The New York Times
Thursday, July 1, 1999
Stop the Exodus
By ALEKSA DJILAS
BELGRADE, Serbia -- Does Serbia without Kosovo inevitably mean Kosovo without the Serbs? President Clinton and other NATO leaders have repeatedly said no and promised that Kosovo would be a multi-ethnic democracy. While they fought Serbian nationalism with more than 1,000 combat aircraft, however, they use mostly words against Albanian extremists.
As a result, many units of the Kosovo Liberation Army have not been disarmed, even though the K.L.A.'s leaders said they would comply with the peace deal. Since the armistice on June 10, several Serbian civilians have been killed every day, and more than 50,000 Kosovo Serbs, close to a third of the province's Serbian population, have already left. In the general climate of fear, other, smaller ethnic groups like Roma Gypsies are also fleeing.
Serbia already has more refugees than any other country in Europe. There are more than 600,000 of them -- mostly Serbs expelled from Croatia and the Muslim part of Bosnia.
Both President Slobodan Milosevic and NATO leaders pretend not to notice them. Mr. Milosevic knows that Serbian refugees are an irrefutable proof of his failure to "solve" the Serbian national question through war in Croatia and Bosnia. And NATO prefers not to be reminded how it failed to reverse the ethnic cleansing of the Serbs.
The Serbs escaping Kosovo rarely reach Belgrade.
Mr. Milosevic rightly fears Belgrade's reaction to the appearance of a long column of old trucks and tractors bearing refugees and their scant possessions. Police officers stop fleeing refugees and point them to other towns and villages in Serbia. However, for the limousines of the well-heeled and corrupt Serbian elite who ruled and plundered Kosovo, the highways are always open.
A leading Serbian poet wrote that for Kosovo Serbs, the roads are their only homeland. He was referring to some 200,000 Serbs who had left Kosovo in the 1970's and early 1980's. Today, Serbian television avoids showing the refugees. They are mentioned briefly and with obvious unease. One can almost hear the news anchors sigh: Why can't they be like American stealth bombers -- invisible, distant and passing by quickly? This sin of omission had already been committed toward the Albanian refugees. Serbian viewers hardly ever saw their camps in Albania and Macedonia.

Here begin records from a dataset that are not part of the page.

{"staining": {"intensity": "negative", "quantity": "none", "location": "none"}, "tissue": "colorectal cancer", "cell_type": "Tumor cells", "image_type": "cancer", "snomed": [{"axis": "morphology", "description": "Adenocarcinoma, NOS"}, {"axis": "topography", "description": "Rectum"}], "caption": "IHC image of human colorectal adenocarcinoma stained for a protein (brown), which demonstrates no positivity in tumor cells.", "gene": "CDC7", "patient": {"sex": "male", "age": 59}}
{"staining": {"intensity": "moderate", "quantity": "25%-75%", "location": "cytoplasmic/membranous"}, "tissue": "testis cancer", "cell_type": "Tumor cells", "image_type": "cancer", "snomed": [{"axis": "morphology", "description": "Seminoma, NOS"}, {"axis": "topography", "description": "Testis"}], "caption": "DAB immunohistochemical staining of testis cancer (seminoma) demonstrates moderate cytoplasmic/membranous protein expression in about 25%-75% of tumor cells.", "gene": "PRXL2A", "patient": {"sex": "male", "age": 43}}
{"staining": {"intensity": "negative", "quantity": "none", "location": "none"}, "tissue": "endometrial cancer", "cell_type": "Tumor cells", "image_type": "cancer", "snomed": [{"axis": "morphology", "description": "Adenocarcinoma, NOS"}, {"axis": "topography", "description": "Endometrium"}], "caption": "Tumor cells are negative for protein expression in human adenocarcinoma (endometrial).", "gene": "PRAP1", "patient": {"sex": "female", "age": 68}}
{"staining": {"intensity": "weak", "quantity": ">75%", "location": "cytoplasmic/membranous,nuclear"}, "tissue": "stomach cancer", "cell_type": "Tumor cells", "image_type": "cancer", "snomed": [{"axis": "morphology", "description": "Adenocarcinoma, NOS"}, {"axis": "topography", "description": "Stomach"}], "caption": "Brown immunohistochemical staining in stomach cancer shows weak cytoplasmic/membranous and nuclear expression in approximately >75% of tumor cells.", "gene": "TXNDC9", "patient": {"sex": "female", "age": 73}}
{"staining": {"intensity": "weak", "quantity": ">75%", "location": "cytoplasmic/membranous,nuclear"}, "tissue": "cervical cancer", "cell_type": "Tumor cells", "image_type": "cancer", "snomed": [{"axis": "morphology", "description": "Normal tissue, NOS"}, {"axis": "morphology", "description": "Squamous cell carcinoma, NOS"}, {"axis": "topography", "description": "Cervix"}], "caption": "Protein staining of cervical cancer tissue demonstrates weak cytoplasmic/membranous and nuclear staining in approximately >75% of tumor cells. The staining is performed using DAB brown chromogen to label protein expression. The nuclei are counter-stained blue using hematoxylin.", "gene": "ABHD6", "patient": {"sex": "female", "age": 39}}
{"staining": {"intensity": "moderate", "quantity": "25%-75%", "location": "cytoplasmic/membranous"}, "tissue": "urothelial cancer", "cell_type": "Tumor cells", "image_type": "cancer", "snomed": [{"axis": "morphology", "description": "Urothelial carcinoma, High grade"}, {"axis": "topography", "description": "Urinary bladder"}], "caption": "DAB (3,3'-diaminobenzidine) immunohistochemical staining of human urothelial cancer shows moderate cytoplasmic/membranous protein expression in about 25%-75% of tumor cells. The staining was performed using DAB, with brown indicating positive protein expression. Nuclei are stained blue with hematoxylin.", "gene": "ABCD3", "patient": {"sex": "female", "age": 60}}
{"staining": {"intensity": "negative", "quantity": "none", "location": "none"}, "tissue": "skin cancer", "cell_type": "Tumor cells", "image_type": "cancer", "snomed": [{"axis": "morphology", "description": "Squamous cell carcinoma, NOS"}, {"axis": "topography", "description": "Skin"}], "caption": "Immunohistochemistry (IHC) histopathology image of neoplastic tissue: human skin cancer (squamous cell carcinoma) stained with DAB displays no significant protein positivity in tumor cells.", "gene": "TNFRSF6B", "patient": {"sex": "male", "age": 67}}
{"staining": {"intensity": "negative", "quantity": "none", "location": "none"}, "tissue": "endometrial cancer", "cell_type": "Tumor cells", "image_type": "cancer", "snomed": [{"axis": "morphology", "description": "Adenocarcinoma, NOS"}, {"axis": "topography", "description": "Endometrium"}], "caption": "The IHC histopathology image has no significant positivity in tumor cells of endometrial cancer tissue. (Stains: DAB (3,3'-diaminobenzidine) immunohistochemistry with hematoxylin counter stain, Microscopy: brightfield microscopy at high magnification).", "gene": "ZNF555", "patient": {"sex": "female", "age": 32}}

Mr. Milosevic himself rarely addresses his people. He enjoys being filmed shaking hands with foreign dignitaries and talking to them, but during the NATO bombing President Clinton had more "messages" for the Serbs than Mr. Milosevic did. Mr. Milosevic also failed to visit any Serbian refugees or wounded soldiers in hospitals. Earlier, some Serbs defended his absence, saying it was necessary because he had to conceal his intentions from the evil West. Now his silence is almost without exception interpreted as proof that he is a callous authoritarian, contemptuous of his own people.
For several years Mr. Milosevic has had the support of less than a third of the electorate. According to an opinion poll taken after the peace deal, less than 20 percent of voters had a positive opinion of him. And Mr. Milosevic's calculation -- that if Belgrade is quiet, the rest of the country will be even more so -- is turning out to be wrong. For example, in Cacak, a town in western Serbia, the opposition leaders ignored the police ban and on Tuesday addressed several thousand protesters. Similar protests are likely elsewhere in Serbia.
The NATO countries would love to be rid of Mr. Milosevic. But they would be na ve to expect that his democratic successor would accept without complaint the Serbian exodus from Kosovo and Kosovo's becoming an Albanian-run quasi state. Even the justly maligned partitioning of Kosovo, where the Serbs would keep some 25 percent of the territory and Albanians the rest, would be fairer than the complete expulsion of the Serbs, which is now taking place.
Ancient Israelites in Babylonian exile had many prophets. The Serbs consider Kosovo to be their holy land. But if the present exodus produces prophets, they will not be prophets of peace. Never a forgive-and-forget nation, the Serbs will dream of returning to Kosovo, if necessary by force. By insuring that Serbs can stay in Kosovo, NATO leaders will help prevent future war.
Aleksa Djilas, a historian, is the author of "The Contested Country."